Synthesizing Environment-Specific People in Photographs
Mirela Ostrek, Carol O'Sullivan, Michael J. Black, Justus Thies
TL;DR
The paper tackles generating full-body humans that wear scene-appropriate clothing without altering the background in photographs. It introduces ESP, a multi-stage pipeline that conditions HPM-based clothing generation on scene context via a VAE-derived contextual embedding, and on a 2D pose, with an HPM translation module based on Stable Diffusion and ControlNet to guide high-quality inpainting. Key contributions include (i) contextual style vectors for stochastic, context-aware HPM generation with StyleGAN2, (ii) an end-to-end pose-conditioned I2I extension, and (iii) a diffusion-based HPM translator enabling high-resolution inpainting and super-resolution using a pre-trained latent diffusion model. Empirically, ESP outperforms state-of-the-art methods on contextual full-body generation, producing environment-consistent clothing while preserving scene integrity, with robust ablations and perceptual evaluations supporting its effectiveness.
Abstract
We present ESP, a novel method for context-aware full-body generation, that enables photo-realistic synthesis and inpainting of people wearing clothing that is semantically appropriate for the scene depicted in an input photograph.

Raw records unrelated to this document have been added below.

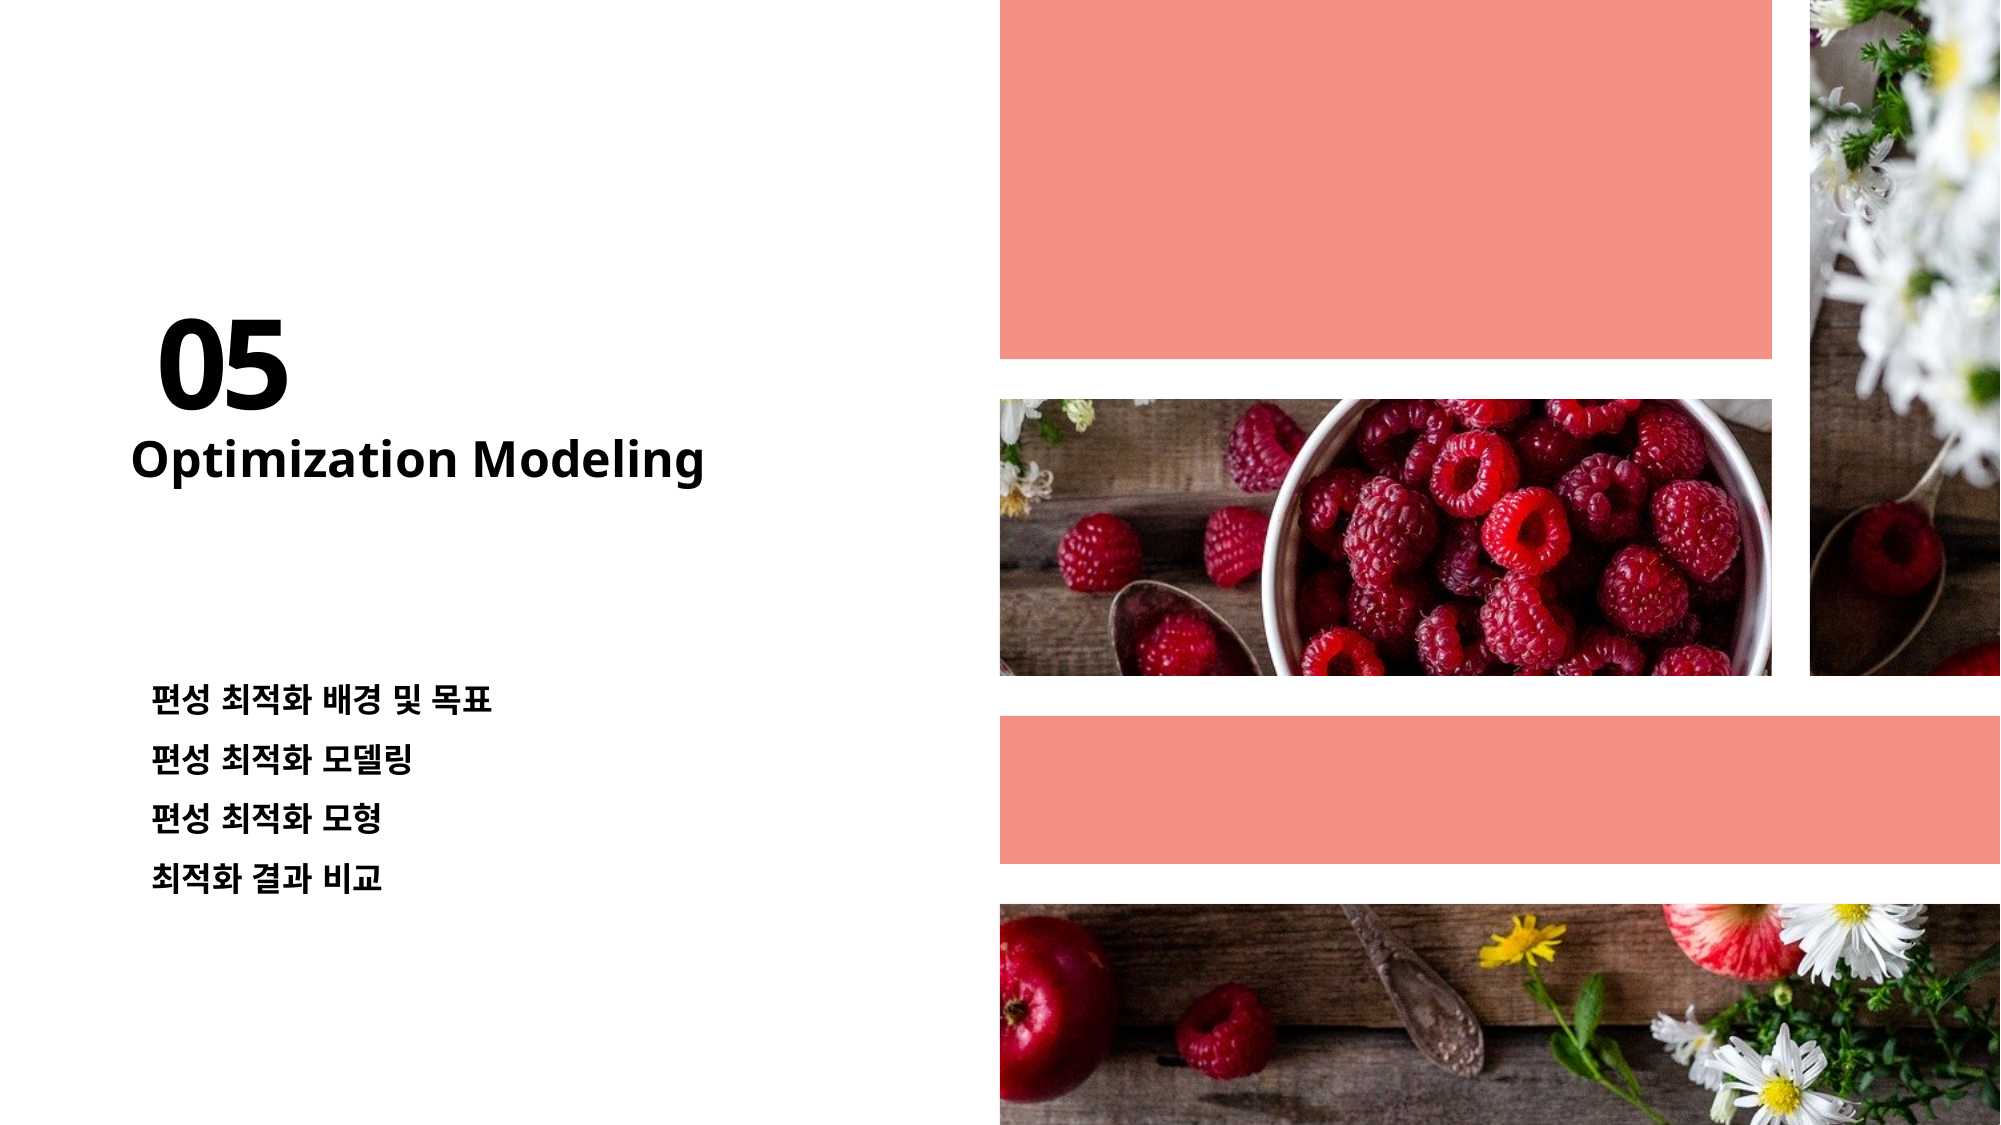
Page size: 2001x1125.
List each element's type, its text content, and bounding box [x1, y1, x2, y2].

text_box [999, 0, 1773, 360]
picture [999, 903, 2000, 1125]
text_box [999, 715, 2000, 865]
text_box 편성 최적화 배경 및 목표 편성 최적화 모델링 편성 최적화 모형 최적화 결과 비교 [136, 651, 508, 906]
text_box 05 [141, 277, 308, 420]
text_box Optimization Modeling [116, 420, 722, 496]
picture [1809, 0, 2000, 676]
picture [999, 399, 1772, 676]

ESP is conditioned on a 2D pose and contextual cues that are extracted from the photograph of the scene and integrated into the generation process, where the clothing is modeled explicitly with human parsing masks (HPM). Generated HPMs are used as tight guiding masks for inpainting, such that no changes are made to the original background. Our models are trained on a dataset containing a set of in-the-wild photographs of people covering a wide range of different environments. The method is analyzed quantitatively and qualitatively, and we show that ESP outperforms the state-of-the-art on the task of contextual full-body generation.